# [Tasks to perform]
a. Answer these questions using the story of Mama Clare:
(i) In which neighborhood was the friend's home where Mama Clare took the boy?
(ii) What was the street kid's name?
(iii) What did Mama Clare decide to open so the kids could gain the skills to live successful lives?
b. Say whether each statement agrees with the story of Mama Clare. Answer yes or no, and quote the words from the story that decide it.
(i) Mama Clare was living in Rwanda when she found the boy.
(ii) Mama Clare supported the boy's education until he finished high school.
(iii) The orphanage got smaller over the years.
c. Rewrite the story of Mama Clare starting with "Mama Clare couldn’t" and going on through "get an education.". Replace "odour" with "smell".

Mama Clare couldn’t stop her tears. She hugged him, not caring a bit about how dirty he was or the odour of a kid who never bathed. She embarked him in the car. As she wasn’t living in Rwanda, she took him to a friend’s home in the neighbourhood of Gikondo. It was the first house the boy had ever been invited to enter since he roamed the streets of the capital. Clare asked her friend to help the little boy get an education.
“I will send money to pay for school fees, school materials, uniform, shoes, anything he needs.”
She kept her word and supported his education all the way till he finished high school and enrolled in University. The name of the street kid was Justus Uwayesu and he has just graduated from the most prestigious University in the world, magna cum laude! I won’t tell you more, you must read the story I wrote about him, “Invisible children do have dreams too”, it will blow your mind!
Over the years, her orphanage grew as more kids were referred to them. Though she knew this was more than they could have ever expected, Mama Clare had come to realise that it wasn’t enough to give kids a place to sleep and eat, one also had to take care of their minds. She therefore decided to open a school so she could equip them with the necessary skills to live successful lives.

# [Provided material]
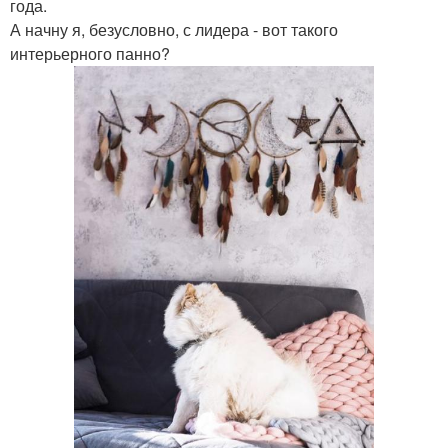
года.
А начну я, безусловно, с лидера - вот такого
интерьерного панно?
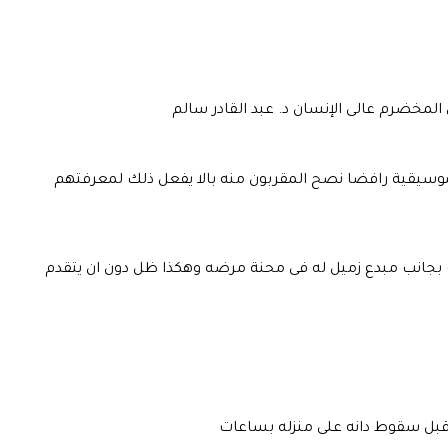
 المخضرم عالى الإنسان د. عبد القادر سالم
الموسيقية رافضا نصح المقربون منه بالا يفعل ذلك لمعرفتهم
وف بجانب مبدع زميل له فى محنة مرضه وهكذا ظل دون ان يتقدم
ة قبل سقوط دانه على منزله بساعات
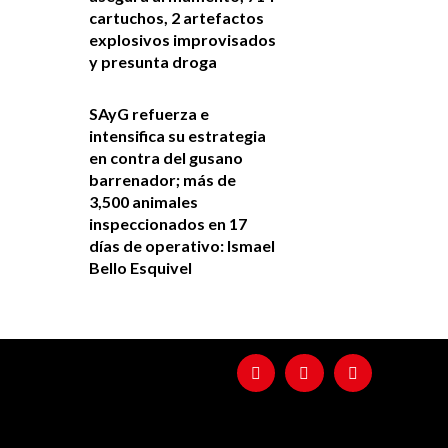
cartuchos, 2 artefactos
explosivos improvisados
y presunta droga
SAyG refuerza e
intensifica su estrategia
en contra del gusano
barrenador; más de
3,500 animales
inspeccionados en 17
días de operativo: Ismael
Bello Esquivel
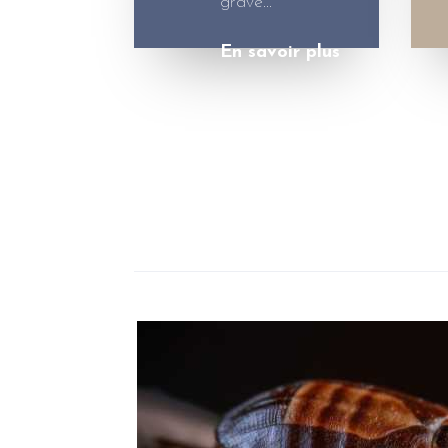
grave…
En savoir plus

# [Exercise responses]
a.
(i) Gikondo
(ii) Justus Uwayesu
(iii) A school

b.
(i) No: "As she wasn’t living in Rwanda"
(ii) Yes: "supported his education all the way till he finished high school and enrolled in University"
(iii) No: "Over the years, her orphanage grew as more kids were referred to them."

c.
Mama Clare couldn’t stop her tears. She hugged him, not caring a bit about how dirty he was or the smell of a kid who never bathed. She embarked him in the car. As she wasn’t living in Rwanda, she took him to a friend’s home in the neighbourhood of Gikondo. It was the first house the boy had ever been invited to enter since he roamed the streets of the capital. Clare asked her friend to help the little boy get an education.